This article describes why SBNN crashes with an OOM error when audit to Solr is enabled in the cluster, and the way to resolve this issue.
Active NameNode gets crashed and becomes Standby Name Node (SBNN), and further fails to start with no further logs updated in .log. The following traces are found from the .out file:
# java.lang.OutOfMemoryError: Requested array size exceeds VM limit # -XX:OnOutOfMemoryError=""/usr/hdp/current/hadoop-hdfs-namenode/bin/kill-name-node"
1. The issue here is, if the audit to Solr does not work, it will cause the Spool folder to be filled up and Namenode will become busy. If the audit framework detects that an audit destination is down, it buffers the audit messages in memory. Once the memory buffer fills up, it can be configured to spool the unsent messages to disk files [Namenode log dir] to prevent or minimize the loss of audit messages. We can see frequent"Destination is Down"traces in the active NameNode log file in case the audit to Solr does not work.

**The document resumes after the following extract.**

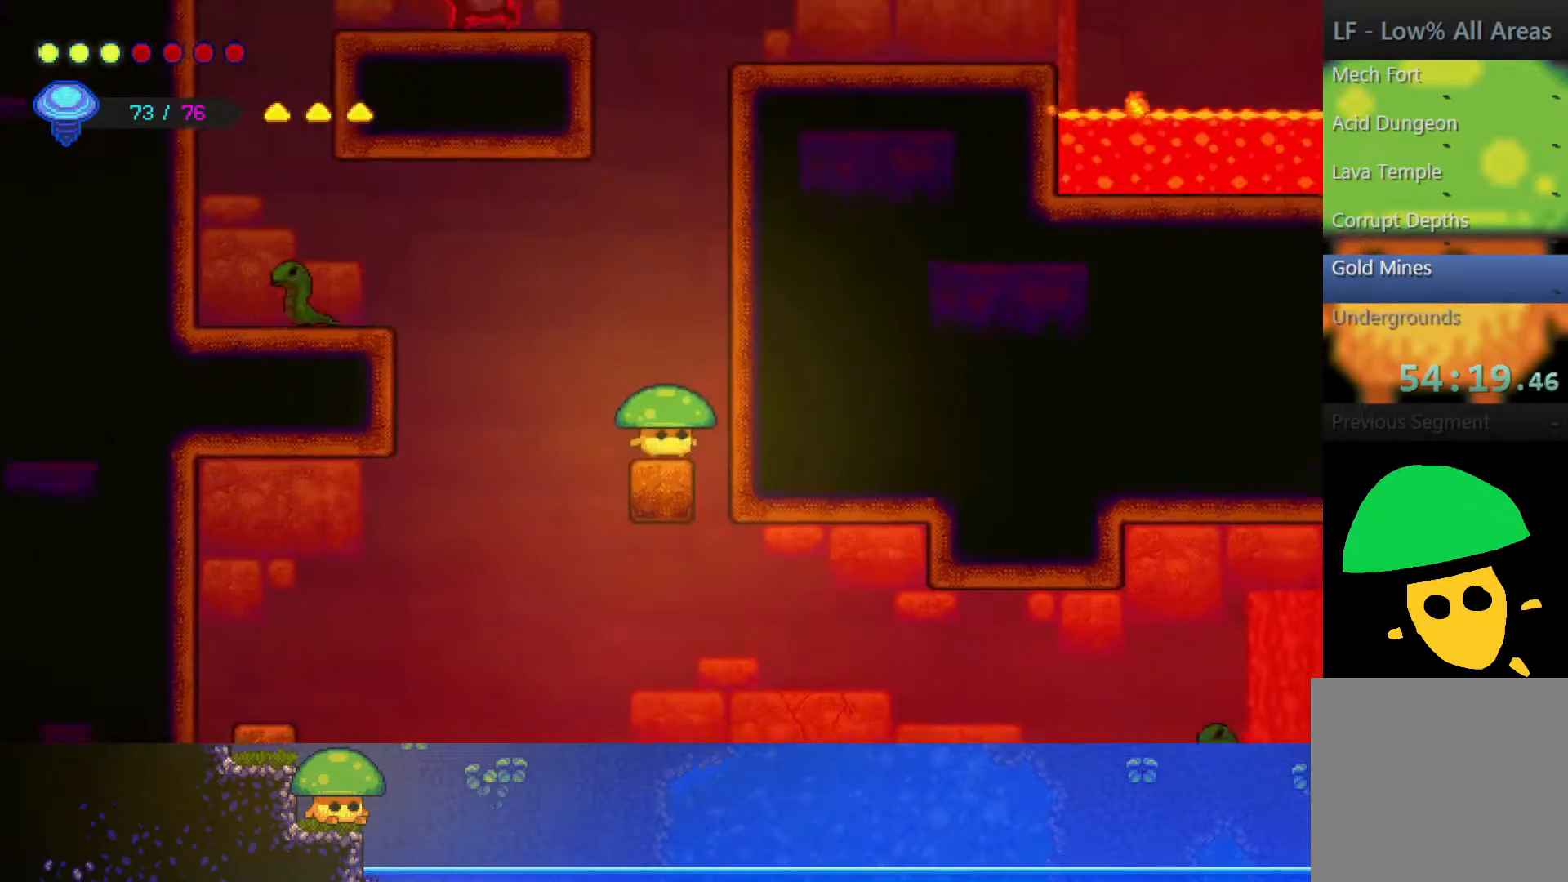
{"buttons": ["R2"], "left_stick": "up", "right_stick": "center", "events": [[67, "CROSS", "down"], [150, "left_stick", "up"], [300, "CROSS", "up"], [350, "R2", "down"]]}
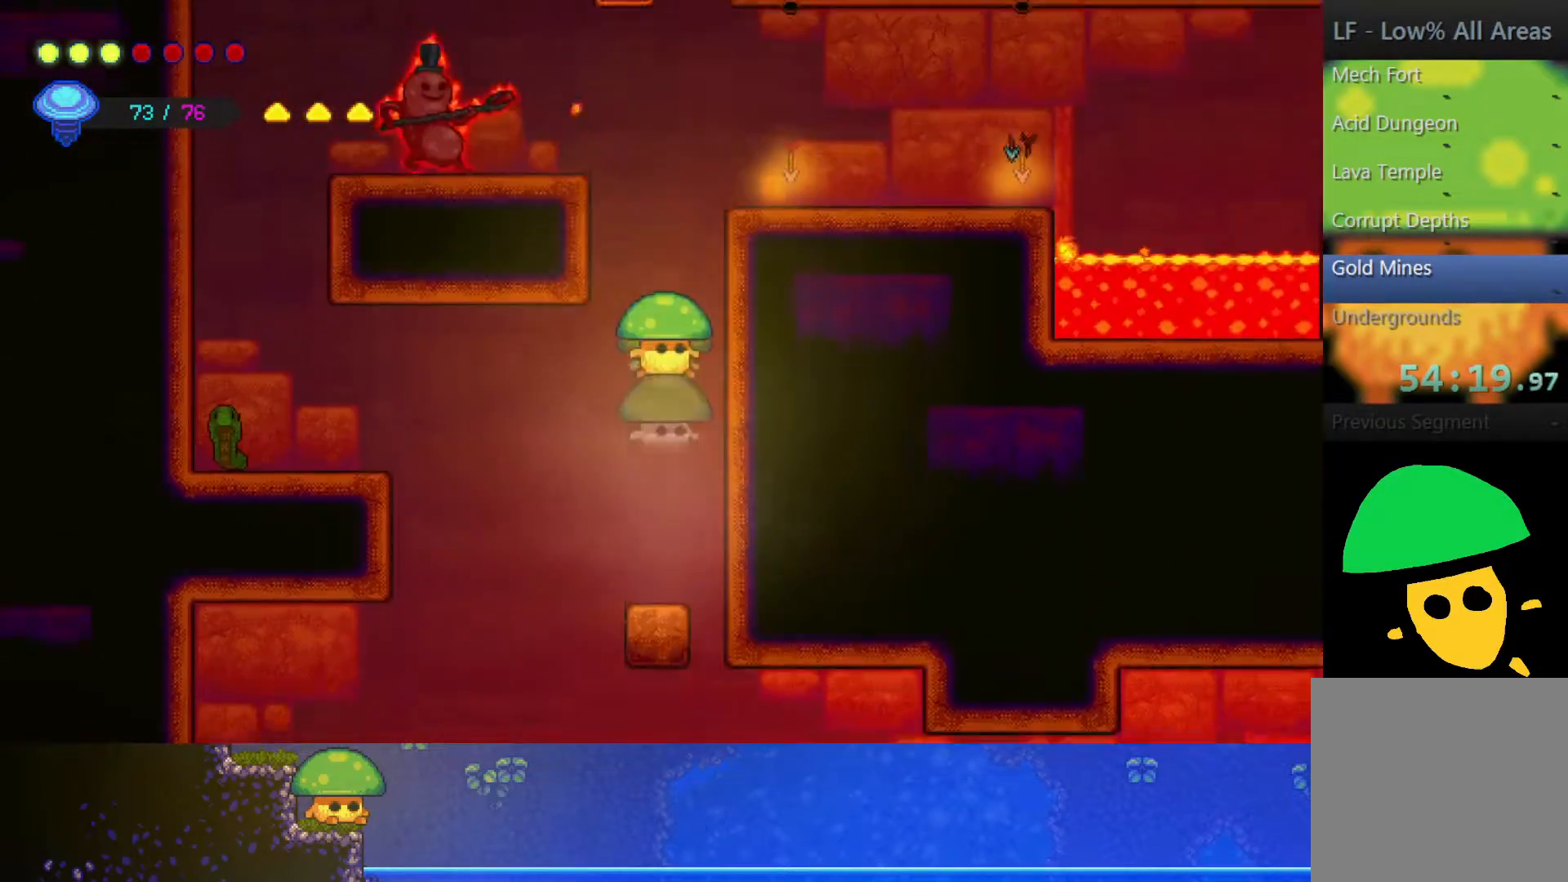
{"buttons": ["SQUARE"], "left_stick": "down", "right_stick": "center", "events": [[17, "R2", "up"], [17, "left_stick", "center"], [150, "R1", "down"], [300, "R1", "up"], [300, "left_stick", "down"], [500, "SQUARE", "down"]]}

2. Please note if the audit to Solr does not work, this may further fill Active NN log dir also and crash Active NameNode.
> If this issue persists it may cause fast filling of Active NameNode log dir also and further crash the Active NN also due to "100% utilisation of log directory mount point".
To bring back SBNN, move all its logs and audit dir into backup sub-directory at /var/log/hadoop/hdfs/old_logs. Also, fix the audit to Solr issue.